**Input**
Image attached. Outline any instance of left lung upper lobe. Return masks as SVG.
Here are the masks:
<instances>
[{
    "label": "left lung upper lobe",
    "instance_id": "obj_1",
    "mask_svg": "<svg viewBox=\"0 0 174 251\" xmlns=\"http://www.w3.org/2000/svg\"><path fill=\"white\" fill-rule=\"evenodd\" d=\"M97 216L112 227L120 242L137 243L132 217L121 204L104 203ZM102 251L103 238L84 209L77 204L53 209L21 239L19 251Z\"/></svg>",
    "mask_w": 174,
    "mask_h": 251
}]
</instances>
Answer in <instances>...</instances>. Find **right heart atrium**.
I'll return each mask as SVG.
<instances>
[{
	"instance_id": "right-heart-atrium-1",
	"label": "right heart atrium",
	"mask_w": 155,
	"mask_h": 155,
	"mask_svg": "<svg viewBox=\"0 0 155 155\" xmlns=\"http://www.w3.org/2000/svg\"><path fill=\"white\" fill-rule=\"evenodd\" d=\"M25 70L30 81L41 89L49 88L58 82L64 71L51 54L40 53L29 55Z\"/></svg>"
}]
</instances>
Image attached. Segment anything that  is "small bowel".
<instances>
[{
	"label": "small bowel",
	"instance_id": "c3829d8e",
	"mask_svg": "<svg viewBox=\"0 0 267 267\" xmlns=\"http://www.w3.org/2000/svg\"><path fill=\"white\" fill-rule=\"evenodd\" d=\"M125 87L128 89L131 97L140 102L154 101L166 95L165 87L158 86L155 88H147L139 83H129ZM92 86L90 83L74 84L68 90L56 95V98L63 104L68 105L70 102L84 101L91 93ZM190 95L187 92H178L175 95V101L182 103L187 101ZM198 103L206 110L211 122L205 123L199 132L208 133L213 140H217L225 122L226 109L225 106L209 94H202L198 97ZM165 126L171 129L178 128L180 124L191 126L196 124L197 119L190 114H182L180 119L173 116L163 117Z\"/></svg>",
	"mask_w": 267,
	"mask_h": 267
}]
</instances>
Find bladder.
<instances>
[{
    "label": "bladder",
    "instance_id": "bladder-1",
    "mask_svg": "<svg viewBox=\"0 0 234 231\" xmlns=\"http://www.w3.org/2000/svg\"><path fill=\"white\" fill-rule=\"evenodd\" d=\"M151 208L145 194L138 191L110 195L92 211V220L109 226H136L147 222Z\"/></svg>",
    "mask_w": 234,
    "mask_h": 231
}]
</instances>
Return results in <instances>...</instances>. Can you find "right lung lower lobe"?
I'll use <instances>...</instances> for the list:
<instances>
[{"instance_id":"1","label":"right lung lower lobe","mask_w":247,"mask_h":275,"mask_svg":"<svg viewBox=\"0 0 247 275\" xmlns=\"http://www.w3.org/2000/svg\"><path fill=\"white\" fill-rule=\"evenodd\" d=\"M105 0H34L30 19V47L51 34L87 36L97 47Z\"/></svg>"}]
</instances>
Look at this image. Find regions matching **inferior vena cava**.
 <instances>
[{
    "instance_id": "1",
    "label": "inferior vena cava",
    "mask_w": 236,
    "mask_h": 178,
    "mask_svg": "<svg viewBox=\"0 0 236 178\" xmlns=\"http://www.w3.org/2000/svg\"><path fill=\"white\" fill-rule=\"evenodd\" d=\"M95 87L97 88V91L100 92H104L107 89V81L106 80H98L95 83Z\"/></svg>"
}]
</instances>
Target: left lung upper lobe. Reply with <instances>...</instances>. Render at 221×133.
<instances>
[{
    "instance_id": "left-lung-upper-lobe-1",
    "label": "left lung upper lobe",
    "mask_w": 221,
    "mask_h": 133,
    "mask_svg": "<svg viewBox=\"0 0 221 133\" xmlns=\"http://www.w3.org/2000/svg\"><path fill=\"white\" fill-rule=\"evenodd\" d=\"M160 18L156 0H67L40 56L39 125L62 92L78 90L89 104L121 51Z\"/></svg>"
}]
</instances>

**Brief**
Edit the lines starting with the one containing "Target: left lung" and going through the end, swapping "Reply with" for "Respond using" and leaving everything else unchanged. Give back only those lines.

**Solution below**
Target: left lung upper lobe. Respond using <instances>...</instances>. Render at 221×133.
<instances>
[{
    "instance_id": "left-lung-upper-lobe-1",
    "label": "left lung upper lobe",
    "mask_w": 221,
    "mask_h": 133,
    "mask_svg": "<svg viewBox=\"0 0 221 133\" xmlns=\"http://www.w3.org/2000/svg\"><path fill=\"white\" fill-rule=\"evenodd\" d=\"M160 18L156 0H67L40 56L39 125L62 92L78 90L89 104L121 51Z\"/></svg>"
}]
</instances>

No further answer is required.